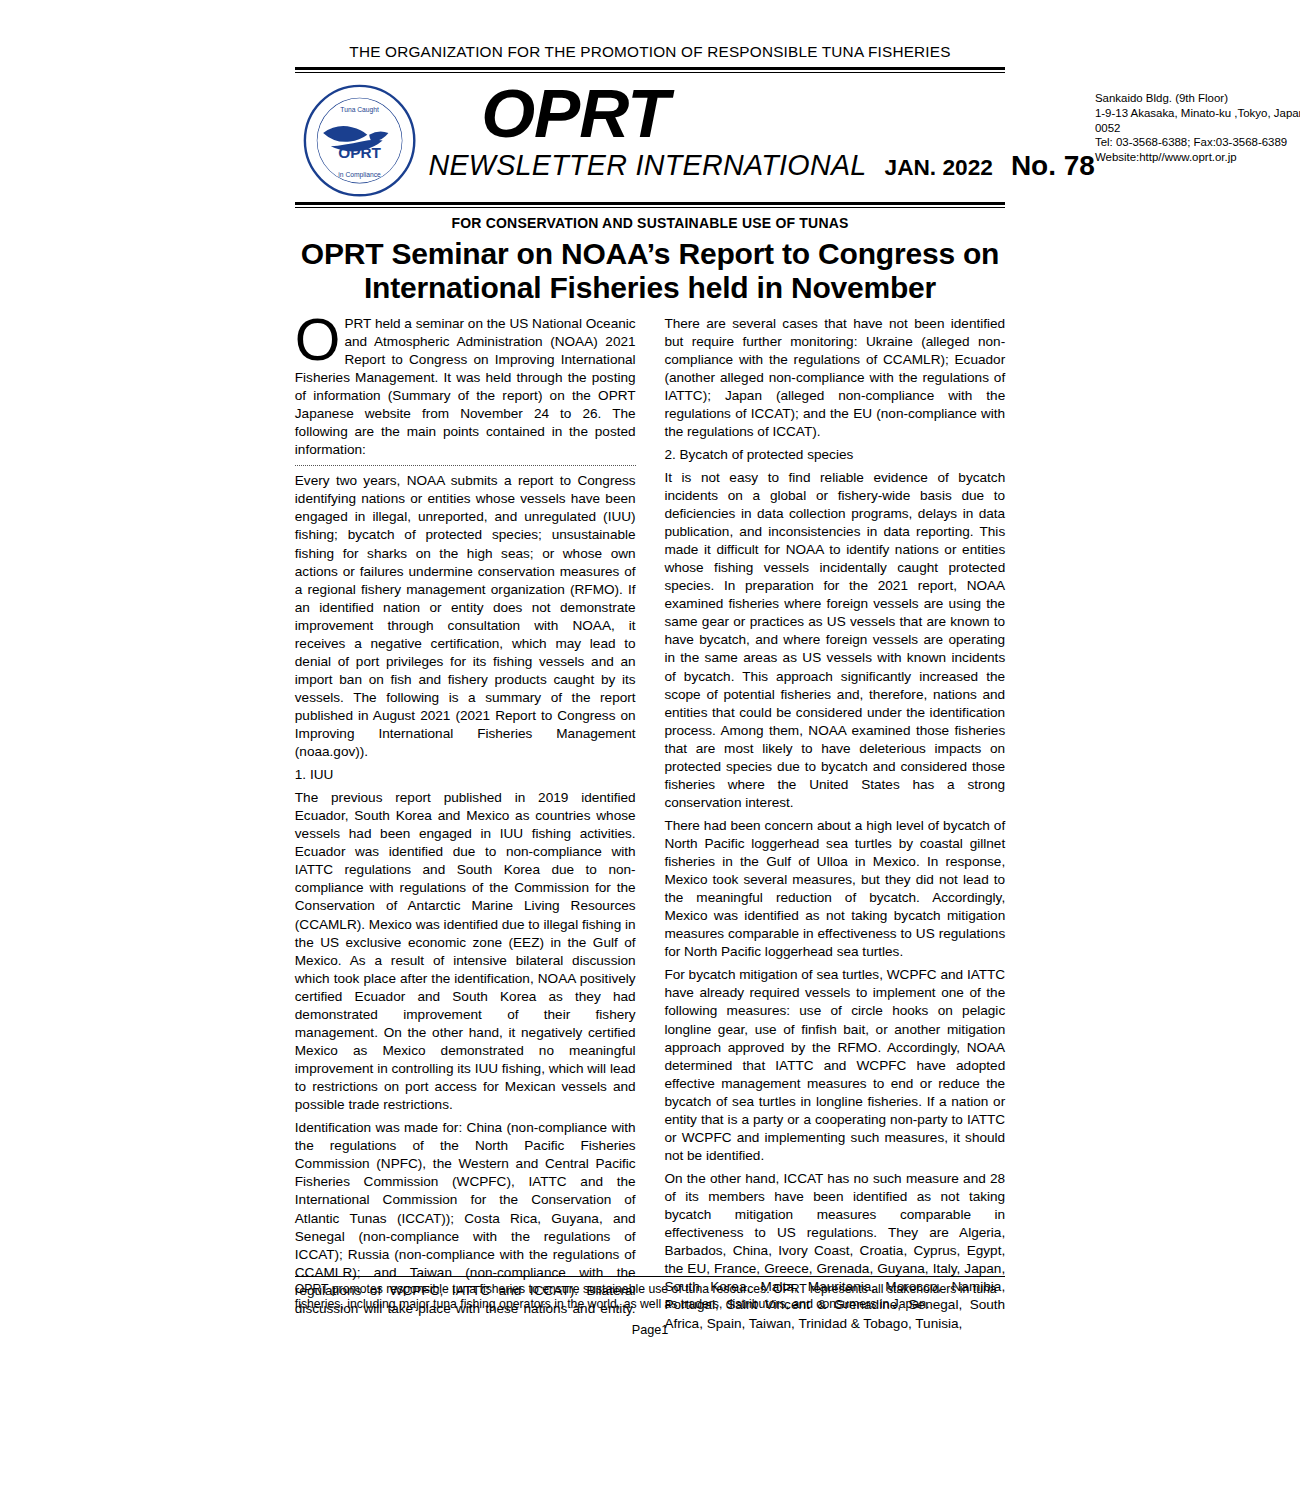THE ORGANIZATION FOR THE PROMOTION OF RESPONSIBLE TUNA FISHERIES
Tuna Caught in Compliance OPRT
OPRT
NEWSLETTER INTERNATIONAL JAN. 2022 No. 78
Sankaido Bldg. (9th Floor)
1-9-13 Akasaka, Minato-ku ,Tokyo, Japan 107-0052
Tel: 03-3568-6388; Fax:03-3568-6389
Website:http//www.oprt.or.jp
FOR CONSERVATION AND SUSTAINABLE USE OF TUNAS
OPRT Seminar on NOAA’s Report to Congress on
International Fisheries held in November
OPRT held a seminar on the US National Oceanic and Atmospheric Administration (NOAA) 2021 Report to Congress on Improving International Fisheries Management. It was held through the posting of information (Summary of the report) on the OPRT Japanese website from November 24 to 26. The following are the main points contained in the posted information:
Every two years, NOAA submits a report to Congress identifying nations or entities whose vessels have been engaged in illegal, unreported, and unregulated (IUU) fishing; bycatch of protected species; unsustainable fishing for sharks on the high seas; or whose own actions or failures undermine conservation measures of a regional fishery management organization (RFMO). If an identified nation or entity does not demonstrate improvement through consultation with NOAA, it receives a negative certification, which may lead to denial of port privileges for its fishing vessels and an import ban on fish and fishery products caught by its vessels. The following is a summary of the report published in August 2021 (2021 Report to Congress on Improving International Fisheries Management (noaa.gov)).
1. IUU
The previous report published in 2019 identified Ecuador, South Korea and Mexico as countries whose vessels had been engaged in IUU fishing activities. Ecuador was identified due to non-compliance with IATTC regulations and South Korea due to non-compliance with regulations of the Commission for the Conservation of Antarctic Marine Living Resources (CCAMLR). Mexico was identified due to illegal fishing in the US exclusive economic zone (EEZ) in the Gulf of Mexico. As a result of intensive bilateral discussion which took place after the identification, NOAA positively certified Ecuador and South Korea as they had demonstrated improvement of their fishery management. On the other hand, it negatively certified Mexico as Mexico demonstrated no meaningful improvement in controlling its IUU fishing, which will lead to restrictions on port access for Mexican vessels and possible trade restrictions.
Identification was made for: China (non-compliance with the regulations of the North Pacific Fisheries Commission (NPFC), the Western and Central Pacific Fisheries Commission (WCPFC), IATTC and the International Commission for the Conservation of Atlantic Tunas (ICCAT)); Costa Rica, Guyana, and Senegal (non-compliance with the regulations of ICCAT); Russia (non-compliance with the regulations of CCAMLR); and Taiwan (non-compliance with the regulations of WCPFC, IATTC and ICCAT). Bilateral discussion will take place with these nations and entity. There are several cases that have not been identified but require further monitoring: Ukraine (alleged non-compliance with the regulations of CCAMLR); Ecuador (another alleged non-compliance with the regulations of IATTC); Japan (alleged non-compliance with the regulations of ICCAT); and the EU (non-compliance with the regulations of ICCAT).
2. Bycatch of protected species
It is not easy to find reliable evidence of bycatch incidents on a global or fishery-wide basis due to deficiencies in data collection programs, delays in data publication, and inconsistencies in data reporting. This made it difficult for NOAA to identify nations or entities whose fishing vessels incidentally caught protected species. In preparation for the 2021 report, NOAA examined fisheries where foreign vessels are using the same gear or practices as US vessels that are known to have bycatch, and where foreign vessels are operating in the same areas as US vessels with known incidents of bycatch. This approach significantly increased the scope of potential fisheries and, therefore, nations and entities that could be considered under the identification process. Among them, NOAA examined those fisheries that are most likely to have deleterious impacts on protected species due to bycatch and considered those fisheries where the United States has a strong conservation interest.
There had been concern about a high level of bycatch of North Pacific loggerhead sea turtles by coastal gillnet fisheries in the Gulf of Ulloa in Mexico. In response, Mexico took several measures, but they did not lead to the meaningful reduction of bycatch. Accordingly, Mexico was identified as not taking bycatch mitigation measures comparable in effectiveness to US regulations for North Pacific loggerhead sea turtles.
For bycatch mitigation of sea turtles, WCPFC and IATTC have already required vessels to implement one of the following measures: use of circle hooks on pelagic longline gear, use of finfish bait, or another mitigation approach approved by the RFMO. Accordingly, NOAA determined that IATTC and WCPFC have adopted effective management measures to end or reduce the bycatch of sea turtles in longline fisheries. If a nation or entity that is a party or a cooperating non-party to IATTC or WCPFC and implementing such measures, it should not be identified.
On the other hand, ICCAT has no such measure and 28 of its members have been identified as not taking bycatch mitigation measures comparable in effectiveness to US regulations. They are Algeria, Barbados, China, Ivory Coast, Croatia, Cyprus, Egypt, the EU, France, Greece, Grenada, Guyana, Italy, Japan, South Korea, Malta, Mauritania, Morocco, Namibia, Portugal, Saint Vincent & Grenadine, Senegal, South Africa, Spain, Taiwan, Trinidad & Tobago, Tunisia,
OPRT promotes responsible tuna fisheries to ensure sustainable use of tuna resources. OPRT represents all stakeholders in tuna fisheries, including major tuna fishing operators in the world, as well as traders, distributors, and consumers in Japan.
Page1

======

== Problem to work on ==
Once you have located every line with the word "Improving" in the material above, list those lines.

== Problem solution ==
OPRT held a seminar on the US National Oceanic and Atmospheric Administration (NOAA) 2021 Report to Congress on Improving International Fisheries Management. It was held through the posting of information (Summary of the report) on the OPRT Japanese website from November 24 to 26. The following are the main points contained in the posted information:
Every two years, NOAA submits a report to Congress identifying nations or entities whose vessels have been engaged in illegal, unreported, and unregulated (IUU) fishing; bycatch of protected species; unsustainable fishing for sharks on the high seas; or whose own actions or failures undermine conservation measures of a regional fishery management organization (RFMO). If an identified nation or entity does not demonstrate improvement through consultation with NOAA, it receives a negative certification, which may lead to denial of port privileges for its fishing vessels and an import ban on fish and fishery products caught by its vessels. The following is a summary of the report published in August 2021 (2021 Report to Congress on Improving International Fisheries Management (noaa.gov)).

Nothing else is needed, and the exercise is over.